O ano ainda mal começou e já sinto que vou atrasado para algum lado. Para onde? Para a próxima série, filme ou qualquer outro conteúdo audiovisual que está a ser tão devorado no dia de estreia, que rapidamente se torna num tópico de conversa. “Já viste o não sei quê?” e a resposta mais comum é um tímido “ainda não”, uma promessa que provavelmente nunca vamos cumprir.
Tenho saudades de esperar uma semana por um episódio novo. Podia acompanhar três séries em simultâneo, mas cada dia era reservado a uma só. Agora, é anarquia. É óptimo que existam muitas, de todos os tipos e feitios, para todos gostos, mas será que estamos a reflectir tanto quanto cada série, filme ou documentário nos pede? Onde antes ficava um vazio para deixar crescer a saudade, o entusiasmo e a imaginação sobre o que vai acontecer a seguir, hoje está um cronómetro apelativo e (quase sempre) irresistível: “próximo episódio em 5, 4, 3, 2, 1” e nem perguntam se precisas de ir à casa de banho primeiro.
É assim que nasce a maratona. “Hoje vou fazer uma maratona de séries”. A minha pergunta é: porquê? Uma maratona é uma prova de resistência com um objectivo final. Será o nosso objectivo apenas ver mais uma e mais uma e mais uma, tal como os maratonistas fazem com as suas corridas? Quem corre por gosto não cansa, eu sei, mas quem corre muito com os olhos postos no fim, raramente aprecia o que está à sua volta.
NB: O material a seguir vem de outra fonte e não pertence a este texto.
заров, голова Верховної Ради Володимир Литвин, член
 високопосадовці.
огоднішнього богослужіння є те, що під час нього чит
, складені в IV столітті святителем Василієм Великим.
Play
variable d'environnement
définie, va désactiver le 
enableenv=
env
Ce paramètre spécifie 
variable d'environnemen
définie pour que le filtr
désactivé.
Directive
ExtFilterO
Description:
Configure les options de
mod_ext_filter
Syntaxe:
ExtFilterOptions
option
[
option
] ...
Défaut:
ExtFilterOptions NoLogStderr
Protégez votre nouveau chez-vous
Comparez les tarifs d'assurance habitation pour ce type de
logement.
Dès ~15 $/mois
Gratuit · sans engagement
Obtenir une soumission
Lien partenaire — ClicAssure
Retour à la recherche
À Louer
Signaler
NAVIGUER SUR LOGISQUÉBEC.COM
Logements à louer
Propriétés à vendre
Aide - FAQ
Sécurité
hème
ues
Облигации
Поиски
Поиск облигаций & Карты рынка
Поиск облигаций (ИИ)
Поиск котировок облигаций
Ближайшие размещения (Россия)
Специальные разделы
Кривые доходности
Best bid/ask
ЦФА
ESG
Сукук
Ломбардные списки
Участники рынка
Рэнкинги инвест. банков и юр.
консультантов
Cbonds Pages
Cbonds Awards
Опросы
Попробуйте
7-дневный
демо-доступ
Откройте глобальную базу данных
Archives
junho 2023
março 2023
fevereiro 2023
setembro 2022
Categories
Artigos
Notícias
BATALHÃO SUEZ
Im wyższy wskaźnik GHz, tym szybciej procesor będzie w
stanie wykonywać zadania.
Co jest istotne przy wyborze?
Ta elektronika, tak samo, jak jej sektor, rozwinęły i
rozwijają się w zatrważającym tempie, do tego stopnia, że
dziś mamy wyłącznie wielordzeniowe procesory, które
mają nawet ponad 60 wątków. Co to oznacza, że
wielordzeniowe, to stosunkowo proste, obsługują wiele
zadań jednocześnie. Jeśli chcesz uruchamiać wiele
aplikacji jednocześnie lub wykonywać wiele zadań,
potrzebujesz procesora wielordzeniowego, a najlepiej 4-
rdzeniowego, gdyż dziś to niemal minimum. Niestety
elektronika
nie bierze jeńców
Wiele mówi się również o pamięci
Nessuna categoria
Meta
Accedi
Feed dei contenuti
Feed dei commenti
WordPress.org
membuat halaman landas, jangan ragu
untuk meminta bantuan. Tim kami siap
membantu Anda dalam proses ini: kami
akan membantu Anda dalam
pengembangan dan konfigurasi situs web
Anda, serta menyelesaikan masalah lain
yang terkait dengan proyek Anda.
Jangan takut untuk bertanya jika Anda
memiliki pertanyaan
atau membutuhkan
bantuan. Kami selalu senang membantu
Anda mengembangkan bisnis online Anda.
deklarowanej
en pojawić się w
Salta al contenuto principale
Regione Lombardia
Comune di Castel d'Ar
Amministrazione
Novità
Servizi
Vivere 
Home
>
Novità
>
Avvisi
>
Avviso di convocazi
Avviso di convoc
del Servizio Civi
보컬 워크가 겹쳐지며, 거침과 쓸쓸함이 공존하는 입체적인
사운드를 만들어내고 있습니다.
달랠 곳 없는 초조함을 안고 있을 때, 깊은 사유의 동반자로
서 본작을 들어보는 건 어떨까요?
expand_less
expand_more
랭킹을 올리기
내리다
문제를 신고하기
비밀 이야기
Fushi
Contra mim falo. Os enredos estão cada vez melhores, o suspense tira-nos o sono e já ninguém parece querer sonhar. Aceito e quero recomendações, mas não posso prometer nada. Aliás, decidi escrever um texto enquanto penso na próxima série que vou ver. Hipócrita? Nem por isso, é só uma luta que tento travar e continuo a perder para todas as plataformas de streaming.
Andamos a ver séries em série, como uma fábrica que não produz e apenas consome. Eu adoro ver uma série que me faça transbordar de emoções, que me inspire, que me faça despertar, pensar, reflectir, rir e chorar. Tal como o Soul acabou de fazer comigo. Ver o filme foi garantir a mim próprio que este texto faz sentido. O Soul é o melhor e mais querido abanão para um ano que nos atirou a todos ao tapete de alguma forma. E mais não digo que não quero ser spoiler, mas que é um filme bonito, é!
Apreciar e viver as coisas maravilhosas da vida, cada momento, importante ou banal, do sol aos pingos da chuva, do primeiro mergulho do ano ao banho diário, da ementa mais gourmet a uma torrada mesmo como eu gosto. Ou mesmo como tu gostas. Ou mesmo como você gosta. O ponto é: até uma torrada pode aquecer o coração de alguma forma. E entretanto, já me cheira a queimado. Volto já.